Interesting post, Zetta. Shared it on my page http://www.facebook.com/JoanneCHillhouse
I believe that the melancholy mindset is a particular hazard/boon for writers. I've had it myself since I was quite young and it has driven a lot of my writing.
Thanks for sharing your experiences, everyone. I found this article on Facebook lately and find it fascinating; apparently scientists know that creativity and mental health are closely related...

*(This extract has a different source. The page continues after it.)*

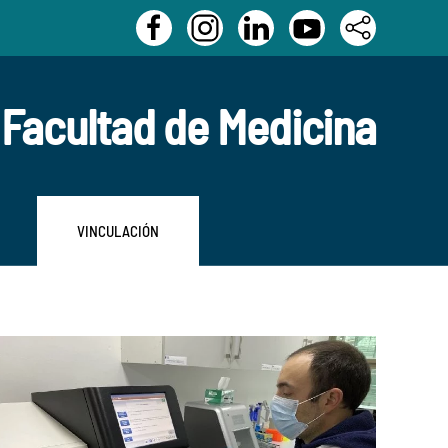
Facultad de Medicina
VINCULACIÓN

http://www.scientificamerican.com/article.cfm?id=the-unleashed-mind&WT.mc_id=SA_Facebook
Welcome to Novel Spaces, Zetta!
I've been grappling with similar family and personal issues for a long time, trying to figure out how they helped to shape (rather than simply damage) me, and how this impacts the creative part of me. I discovered through research into the lives of authors that creative people are at high risk for these issues. So does the withdrawal/introspection that's necessary for creativity elevate the risks? Or do these preexisting traits stimulate creativity? A fascinating study.
Off to read your link now...
Congratulations, KeVin! You're the winner of the giveaway! I'll forward your info to the author and she will contact you with details.
Thank you for being our guest, Zetta, and for hosting this giveaway. All the best with your publishing career!